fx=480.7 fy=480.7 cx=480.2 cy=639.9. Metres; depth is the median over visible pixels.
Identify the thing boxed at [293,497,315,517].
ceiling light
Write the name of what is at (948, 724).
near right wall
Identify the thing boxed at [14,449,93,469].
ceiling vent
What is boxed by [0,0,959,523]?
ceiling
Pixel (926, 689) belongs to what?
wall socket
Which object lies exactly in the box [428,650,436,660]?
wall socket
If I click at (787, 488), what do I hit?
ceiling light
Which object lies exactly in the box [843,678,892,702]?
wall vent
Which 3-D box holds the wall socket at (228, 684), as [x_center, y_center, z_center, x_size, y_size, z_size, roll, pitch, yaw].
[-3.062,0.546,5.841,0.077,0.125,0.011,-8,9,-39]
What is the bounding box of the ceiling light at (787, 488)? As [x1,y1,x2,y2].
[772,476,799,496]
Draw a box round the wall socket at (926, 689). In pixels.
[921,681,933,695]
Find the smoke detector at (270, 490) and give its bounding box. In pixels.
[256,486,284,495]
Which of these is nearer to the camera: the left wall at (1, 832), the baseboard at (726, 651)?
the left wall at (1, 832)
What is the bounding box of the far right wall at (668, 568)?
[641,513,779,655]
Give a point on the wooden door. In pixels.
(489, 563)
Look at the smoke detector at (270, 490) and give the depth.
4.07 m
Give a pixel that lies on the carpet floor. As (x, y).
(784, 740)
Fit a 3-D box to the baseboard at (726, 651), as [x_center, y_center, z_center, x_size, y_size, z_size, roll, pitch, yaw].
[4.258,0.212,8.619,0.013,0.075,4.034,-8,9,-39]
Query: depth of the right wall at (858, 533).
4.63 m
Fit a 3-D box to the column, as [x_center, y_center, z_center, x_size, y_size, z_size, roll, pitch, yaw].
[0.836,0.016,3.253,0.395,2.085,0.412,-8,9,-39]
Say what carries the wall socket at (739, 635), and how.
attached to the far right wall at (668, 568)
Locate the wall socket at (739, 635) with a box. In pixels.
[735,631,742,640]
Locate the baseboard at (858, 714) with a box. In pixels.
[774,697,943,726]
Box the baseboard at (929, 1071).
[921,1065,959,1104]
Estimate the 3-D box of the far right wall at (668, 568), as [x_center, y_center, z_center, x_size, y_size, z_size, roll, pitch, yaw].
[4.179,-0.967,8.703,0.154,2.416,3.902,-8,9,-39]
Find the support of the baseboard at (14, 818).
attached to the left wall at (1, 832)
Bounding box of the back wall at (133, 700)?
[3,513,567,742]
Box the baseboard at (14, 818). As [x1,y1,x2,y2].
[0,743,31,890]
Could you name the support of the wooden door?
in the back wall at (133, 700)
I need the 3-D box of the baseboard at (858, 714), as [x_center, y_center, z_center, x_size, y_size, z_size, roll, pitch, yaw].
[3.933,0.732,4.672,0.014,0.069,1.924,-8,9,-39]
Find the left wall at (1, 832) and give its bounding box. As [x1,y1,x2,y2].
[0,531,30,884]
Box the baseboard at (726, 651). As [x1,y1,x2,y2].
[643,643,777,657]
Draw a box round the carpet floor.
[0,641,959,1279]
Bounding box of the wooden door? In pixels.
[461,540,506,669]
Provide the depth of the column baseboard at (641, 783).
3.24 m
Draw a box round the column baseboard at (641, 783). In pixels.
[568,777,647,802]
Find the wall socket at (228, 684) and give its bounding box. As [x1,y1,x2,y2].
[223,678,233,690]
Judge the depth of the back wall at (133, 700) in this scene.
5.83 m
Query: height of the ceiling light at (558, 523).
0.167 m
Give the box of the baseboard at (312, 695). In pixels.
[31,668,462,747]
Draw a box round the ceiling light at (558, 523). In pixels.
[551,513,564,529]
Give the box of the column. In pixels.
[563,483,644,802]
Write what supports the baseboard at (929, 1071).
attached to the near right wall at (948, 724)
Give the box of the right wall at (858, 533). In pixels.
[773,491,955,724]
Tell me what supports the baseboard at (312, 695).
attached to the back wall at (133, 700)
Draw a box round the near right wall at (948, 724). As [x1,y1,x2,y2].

* WORK ITEM: Print each line above exactly as it stands.

* RESULT OF THE EXERCISE:
fx=480.7 fy=480.7 cx=480.2 cy=639.9. Metres; depth is the median over visible pixels.
Identify the thing boxed at [293,497,315,517].
ceiling light
Write the name of what is at (948, 724).
near right wall
Identify the thing boxed at [14,449,93,469].
ceiling vent
What is boxed by [0,0,959,523]?
ceiling
Pixel (926, 689) belongs to what?
wall socket
Which object lies exactly in the box [428,650,436,660]?
wall socket
If I click at (787, 488), what do I hit?
ceiling light
Which object lies exactly in the box [843,678,892,702]?
wall vent
Which 3-D box holds the wall socket at (228, 684), as [x_center, y_center, z_center, x_size, y_size, z_size, roll, pitch, yaw].
[-3.062,0.546,5.841,0.077,0.125,0.011,-8,9,-39]
What is the bounding box of the ceiling light at (787, 488)? As [x1,y1,x2,y2].
[772,476,799,496]
Draw a box round the wall socket at (926, 689). In pixels.
[921,681,933,695]
Find the smoke detector at (270, 490) and give its bounding box. In pixels.
[256,486,284,495]
Which of these is nearer to the camera: the left wall at (1, 832), the baseboard at (726, 651)?
the left wall at (1, 832)
What is the bounding box of the far right wall at (668, 568)?
[641,513,779,655]
Give a point on the wooden door. In pixels.
(489, 563)
Look at the smoke detector at (270, 490) and give the depth.
4.07 m
Give a pixel that lies on the carpet floor. As (x, y).
(784, 740)
Fit a 3-D box to the baseboard at (726, 651), as [x_center, y_center, z_center, x_size, y_size, z_size, roll, pitch, yaw].
[4.258,0.212,8.619,0.013,0.075,4.034,-8,9,-39]
Query: depth of the right wall at (858, 533).
4.63 m
Fit a 3-D box to the column, as [x_center, y_center, z_center, x_size, y_size, z_size, roll, pitch, yaw].
[0.836,0.016,3.253,0.395,2.085,0.412,-8,9,-39]
Say what carries the wall socket at (739, 635), and how.
attached to the far right wall at (668, 568)
Locate the wall socket at (739, 635) with a box. In pixels.
[735,631,742,640]
Locate the baseboard at (858, 714) with a box. In pixels.
[774,697,943,726]
Box the baseboard at (929, 1071).
[921,1065,959,1104]
Estimate the 3-D box of the far right wall at (668, 568), as [x_center, y_center, z_center, x_size, y_size, z_size, roll, pitch, yaw].
[4.179,-0.967,8.703,0.154,2.416,3.902,-8,9,-39]
Find the support of the baseboard at (14, 818).
attached to the left wall at (1, 832)
Bounding box of the back wall at (133, 700)?
[3,513,567,742]
Box the baseboard at (14, 818). As [x1,y1,x2,y2].
[0,743,31,890]
Could you name the support of the wooden door?
in the back wall at (133, 700)
I need the 3-D box of the baseboard at (858, 714), as [x_center, y_center, z_center, x_size, y_size, z_size, roll, pitch, yaw].
[3.933,0.732,4.672,0.014,0.069,1.924,-8,9,-39]
Find the left wall at (1, 832) and give its bounding box. As [x1,y1,x2,y2].
[0,531,30,884]
Box the baseboard at (726, 651). As [x1,y1,x2,y2].
[643,643,777,657]
Draw a box round the carpet floor.
[0,641,959,1279]
Bounding box of the wooden door? In pixels.
[461,540,506,669]
Provide the depth of the column baseboard at (641, 783).
3.24 m
Draw a box round the column baseboard at (641, 783). In pixels.
[568,777,647,802]
Find the wall socket at (228, 684) and give its bounding box. As [x1,y1,x2,y2].
[223,678,233,690]
Judge the depth of the back wall at (133, 700) in this scene.
5.83 m
Query: height of the ceiling light at (558, 523).
0.167 m
Give the box of the baseboard at (312, 695). In pixels.
[31,668,462,747]
Draw a box round the ceiling light at (558, 523). In pixels.
[551,513,564,529]
Give the box of the column. In pixels.
[563,483,644,802]
Write what supports the baseboard at (929, 1071).
attached to the near right wall at (948, 724)
Give the box of the right wall at (858, 533). In pixels.
[773,491,955,724]
Tell me what supports the baseboard at (312, 695).
attached to the back wall at (133, 700)
Draw a box round the near right wall at (948, 724). As [x1,y1,x2,y2].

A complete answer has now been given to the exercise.